Technology in Everyday Life
Multitasking
The ability to run multiple programs at once on computers today has a huge productivity impact in all industries. In concurrent programming, managing shared resources among multiple threads or processes is crucial for maintaining data integrity and preventing race conditions. One common scenario is the producer-consumer problem, where one or more threads (producers) generate data, and others (consumers) consume it. To avoid conflicts, synchronization mechanisms like locks and condition variables are employed. Locks help ensure that only one thread accesses a critical section of code at a time. In the context of the producer-consumer problem, locks can be utilized to safeguard shared data structures, preventing simultaneous access by multiple threads and ensuring data consistency.
Condition variables are another synchronization tool that allows threads to coordinate their activities. In the context of producers and consumers, a condition variable could signal when data is available for consumption or when space is available for production. Threads can use these signals to efficiently wait for or notify others about the state of shared resources.

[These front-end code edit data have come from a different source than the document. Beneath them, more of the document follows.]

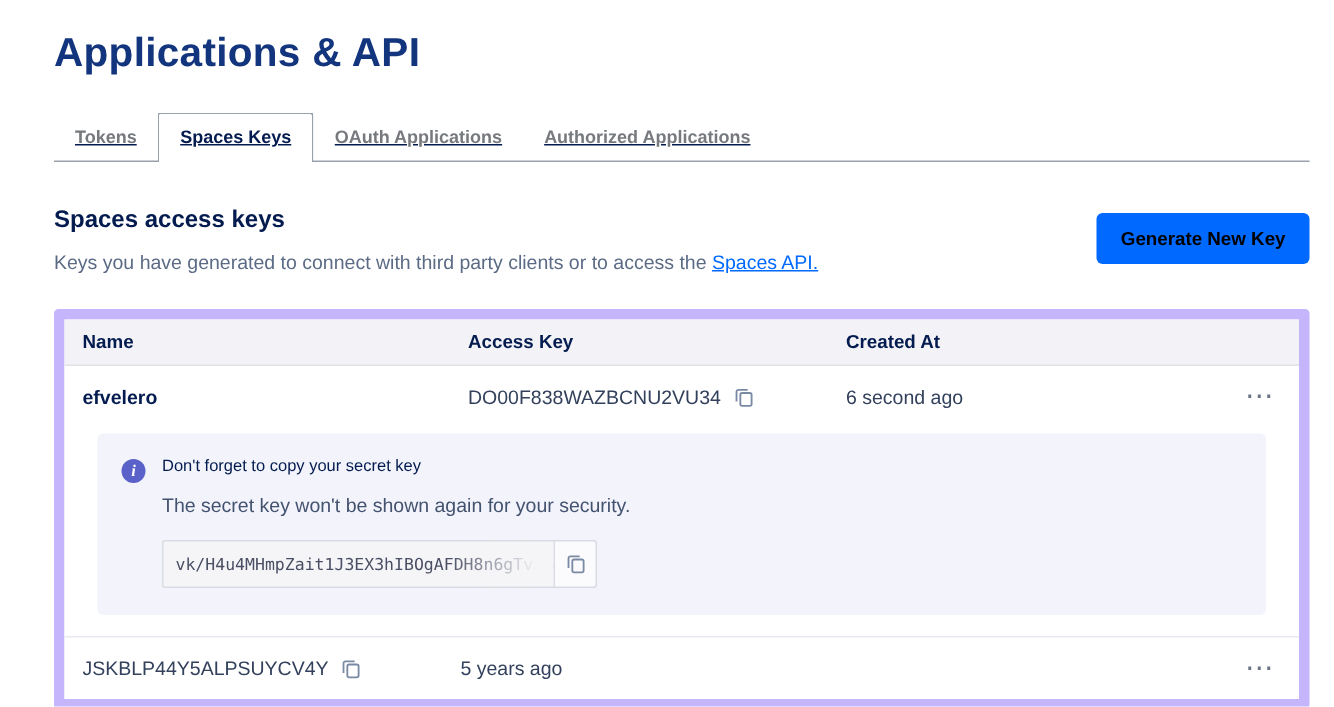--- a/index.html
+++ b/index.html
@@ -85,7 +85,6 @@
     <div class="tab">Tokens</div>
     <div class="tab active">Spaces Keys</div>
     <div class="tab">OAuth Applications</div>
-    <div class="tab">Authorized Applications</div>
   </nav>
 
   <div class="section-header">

The combination of locks and condition variables provides a powerful means to synchronize complex interactions between producers and consumers, ensuring orderly access to shared resources.
Despite the benefits of synchronization mechanisms, the improper use of locks can lead to issues like deadlocks, where two or more threads or processes are stuck in a circular wait, unable to proceed because each is waiting for the other to release a resource. This situation can bring a system to a standstill, and careful design and coding practices are necessary to prevent or detect and recover from deadlocks. To handle deadlocks, techniques such as deadlock detection algorithms and prevention strategies are employed, contributing to the robustness of concurrent systems.
Allocation
The method that defines how data is stored in the memory by providing a set of requests for resources and identifying which processes should be given which resources to make the most efficient use of the resources is called allocation. Like scheduling, allocation is another kind of decision-making that an OS performs about how to use resources to support concurrency. There are three main forms of allocation: contiguous allocation, linked allocation, and indexed allocation.
In contiguous allocation, each file is assigned to a contiguous (i.e., neighboring) set of blocks in the memory. For example, if a file requires three blocks and is given a starting location x, the file will be allocated in x, x + 1, x + 2. The directory entry with contiguous allocation contains the starting block address and the length of the file. In linked allocation, each file is a linked list of memory blocks. Using the same example, the first block will be allocated in location x and it will include the address of the second block. The directory entry with linked allocation contains a pointer to the starting block and a pointer to the last block. In indexed allocation, each file has an index block containing the pointers to all blocks for that file.